NOTEWORTHY DEATHS

Novelist, celebrant of black culture, jazz

NEW YORK - Albert Murray, the influential novelist and critic who celebrated black culture, scorned black separatism and was once praised by Duke Ellington as the “unsquarest man I know,” died Sunday. He was 97.

Murray died at home in his sleep, according to Lewis Jones, a family friend and Murray’s guardian.

Few authors so forcefully bridged the worlds of words and music. Like his old friend and intellectual ally Ralph Ellison, Murray believed that blues and jazz were not primitive sounds, but sophisticated art, finding kinships among Ellington and Louis Armstrong and novelists such as Thomas Mann and Ernest Hemingway.

He argued his case in a series of autobiographical novels, a nonfiction narrative (South to a Very Old Place), an acclaimed history of music (Stomping the Blues) and several books of criticism. Although slowed by back trouble, Murray continued to write well into his 80s, and also helped Wynton Marsalis and others stage the acclaimed Jazz at Lincoln Center concerts. Millions of television viewers came to know him as a featured commentator in Ken Burns’ documentary series Jazz.

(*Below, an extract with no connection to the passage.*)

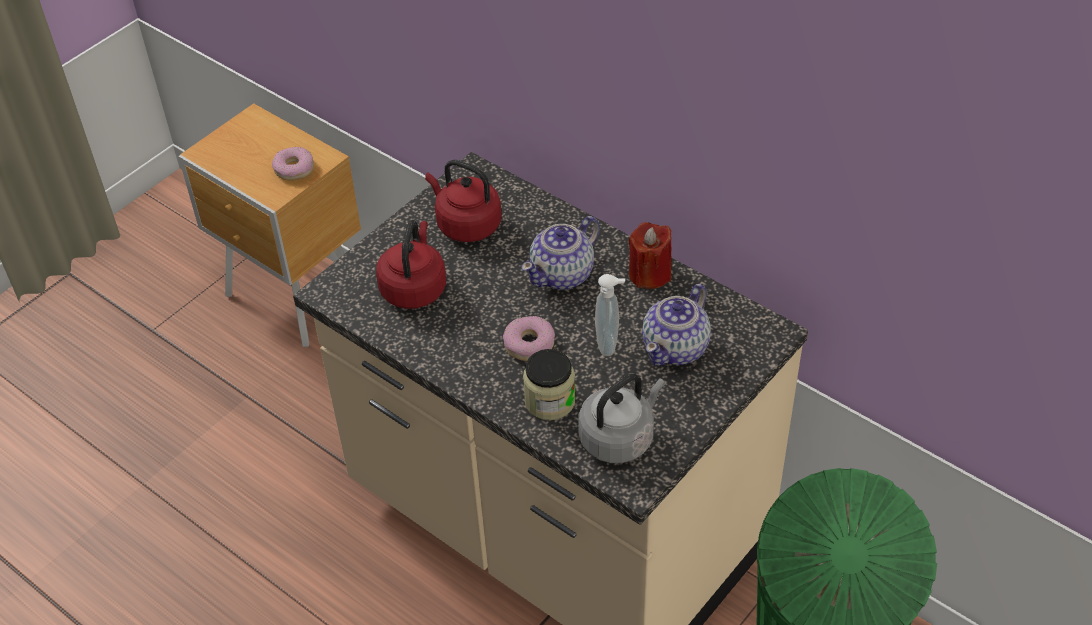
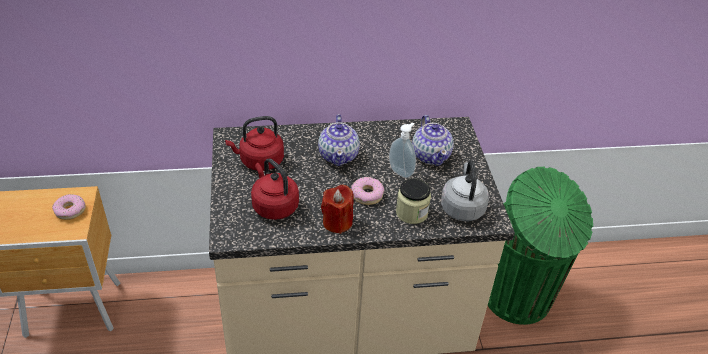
camera: 50 degrees left, 5 degrees down
red candle [629,222,672,289] -> red candle moved to [321,185,354,234]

An amiable counterpart to the aloof Ellison, Murray was many men: friend of Ellington and artist Romare Bearden (whose paintings were displayed in Murray’s Harlem apartment); foe of Marxists, Freudians, academics, black nationalists and white segregationists; and mentor and inspiration to Ernest J. Gaines, Stanley Crouch, James Alan McPherson and many others.

Star of Jett Jackson, Rizzoli & Isles’ Frost

Lee Thompson Young, an actor who played a child star on the Disney Channel show The Famous Jett Jackson and a detective on the hit TNT series Rizzoli & Isles, was found dead Monday at his home in Los Angeles after he failed to show up for work. He was 29.

The cause was suicide, a statement from his manager said.

Young had appeared on Rizzoli & Isles, a police procedural set in Boston and based on novels by Tess Gerritsen, since its debut in 2010. He played Barry Frost, a computer-savvy homicide detective who can’t stand the sight of blood, who is the partner of Jane Rizzoli, played by Angie Harmon.

TNT announced Monday that Rizzoli & Isles had been renewed for another season.

Young’s first major role came in 1998, when he played the title character on The Famous Jett Jackson. The show followed the child star of an action show who decides to move production back to suburban North Carolina from Hollywood so he can resume life with his family.

Young also had recurring roles on the NBC comedy Scrubs and the WB superhero drama Smallville. He also acted in the films Friday Night Lights (2004) and Akeelah and the Bee (2006).

Survivors include his mother and a sister.